Giovanni Segantini
〈 Biography
〈 Segantini in the Engadine
Ever higher, ever more famous
Giovanni Segantini played an important role in reviving Alpine painting and as a representative of Symbolism at the end of the 19th century. Parallels are often drawn between the different phases in his life – Arco in Trentino Alto Adige, Milan, the Brianza region to the north of Milan, Savognin in Oberhalbstein, Maloja in the Engadine and finally the Schafberg mountain high above Pontresina – and the sharp rise in his career as an artist, aptly coined in the phrase: «Ever higher – ever more famous».
Giovanni Segantini’s youth
Segantini was born on January 15, 1858 in what was then the Austrian city of Arco, the son of street vendor Agostino Segantini and Margherita de Girardi. His mother died early. When he was seven, Giovanni was sent to live with his half-sister, Irene, in Milan, where he spent a difficult childhood and youth. He trained to be a shoemaker, worked in his half-brother Napoleone’s photography and chemist’s shop and was assistant to a decorative painter. He attended courses at the Accademia di Belle Arti di Brera in Milan and achieved his first success with his painting, “Il coro di Sant’Antonio” (The Choir of the Church of Sant’Antonio).
Brianza
In 1881, Segantini turned his back on the city, moving to Brianza, the lake district between Milan and Como, with Luigia Bugatti, known as Bice. His rejection of the city and the Academy, with its doctrinaire rules and prescribed mythological and religious subject matter, is typical of the times. Like many artists, Segantini looked beyond traditional forms of painting in search of naturalistic, simple motifs from everyday life. At that time, Brianza was a rural landscape, and Segantini immediately set to work studying the daily lives of the peasants. The close relationship between the shepherds or shepherdesses and their animals was a favorite pictorial motif, which the artist also repeatedly took up in Graubünden. In 1882, the unmarried couple’s first son, Gottardo, (who was later to became a painter himself and also wrote his father’s biography) was born, followed in later years by sons Alberto and Mario and daughter Bianca.

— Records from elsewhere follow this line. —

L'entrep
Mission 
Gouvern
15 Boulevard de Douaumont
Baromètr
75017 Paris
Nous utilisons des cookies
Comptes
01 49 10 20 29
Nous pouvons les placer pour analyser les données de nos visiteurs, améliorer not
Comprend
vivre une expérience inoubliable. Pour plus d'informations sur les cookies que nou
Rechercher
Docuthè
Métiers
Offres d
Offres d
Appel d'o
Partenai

Segantini Familie: von links Alberto, Giovanni, Bice, Mario, Baba Uffer, Gottardo, Bianca
Graubünden
In August 1886, after a long exploratory trip, Giovanni Segantini settled in Savognin, an Alpine farming village in the Oberhalbstein region of Graubünden. Shortly afterwards, in the winter of 1886/87, his art dealer, Vittore Grubicy, visited telling his protégé about the latest developments in the art world in France. However, it was the Alpine landscape, with its crystal-clear light, which led Segantini to discover a new pictorial language. He sometimes gave the closely observed mountain landscapes symbolic content, creating allegorical visions of extraordinary luminosity. This shift away from realistic genre painting came at a time when it was in crisis all across Europe.

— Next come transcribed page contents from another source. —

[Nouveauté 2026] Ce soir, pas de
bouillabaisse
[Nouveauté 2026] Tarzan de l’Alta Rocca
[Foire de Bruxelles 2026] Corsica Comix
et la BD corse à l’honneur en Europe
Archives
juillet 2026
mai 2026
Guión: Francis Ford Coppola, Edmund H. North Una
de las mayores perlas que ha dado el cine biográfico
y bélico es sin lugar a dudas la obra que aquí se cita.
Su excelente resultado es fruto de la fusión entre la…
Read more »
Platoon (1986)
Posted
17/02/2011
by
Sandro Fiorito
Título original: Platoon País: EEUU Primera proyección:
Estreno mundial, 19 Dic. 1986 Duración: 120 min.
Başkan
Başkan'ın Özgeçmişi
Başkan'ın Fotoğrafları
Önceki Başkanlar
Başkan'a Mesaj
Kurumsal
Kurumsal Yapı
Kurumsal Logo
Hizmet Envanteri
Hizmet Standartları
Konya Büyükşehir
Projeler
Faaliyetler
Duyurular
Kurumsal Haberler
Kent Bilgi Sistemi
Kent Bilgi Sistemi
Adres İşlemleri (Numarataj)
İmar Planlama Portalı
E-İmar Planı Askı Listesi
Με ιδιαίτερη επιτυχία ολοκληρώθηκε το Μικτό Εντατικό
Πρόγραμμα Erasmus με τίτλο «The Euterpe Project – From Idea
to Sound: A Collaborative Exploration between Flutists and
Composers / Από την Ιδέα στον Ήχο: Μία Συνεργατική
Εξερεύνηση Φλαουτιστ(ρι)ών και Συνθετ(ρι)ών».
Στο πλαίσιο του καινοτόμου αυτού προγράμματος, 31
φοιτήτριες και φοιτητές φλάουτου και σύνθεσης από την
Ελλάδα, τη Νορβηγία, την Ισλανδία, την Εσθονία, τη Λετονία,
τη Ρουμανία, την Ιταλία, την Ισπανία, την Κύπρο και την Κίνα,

After eight years in Savognin, Giovanni Segantini moved with his family to the Engadine, perhaps to escape his creditors. In 1894, he took up residence in the Chalet Kuoni in Maloja. Here, the artist – whose paintings were among the most expensive of the day – continued to enjoy the extravagant lifestyle of the Milanese upper classes, which rapidly swallowed up his increasingly high fees. The family spent the winters in Soglio, in the Bregaglia valley.
On September 28, 1899, at age 41, Segantini unexpectedly died of peritonitis on the Schafberg, high above Pontresina, while working on the middle section of his Alpine Triptych.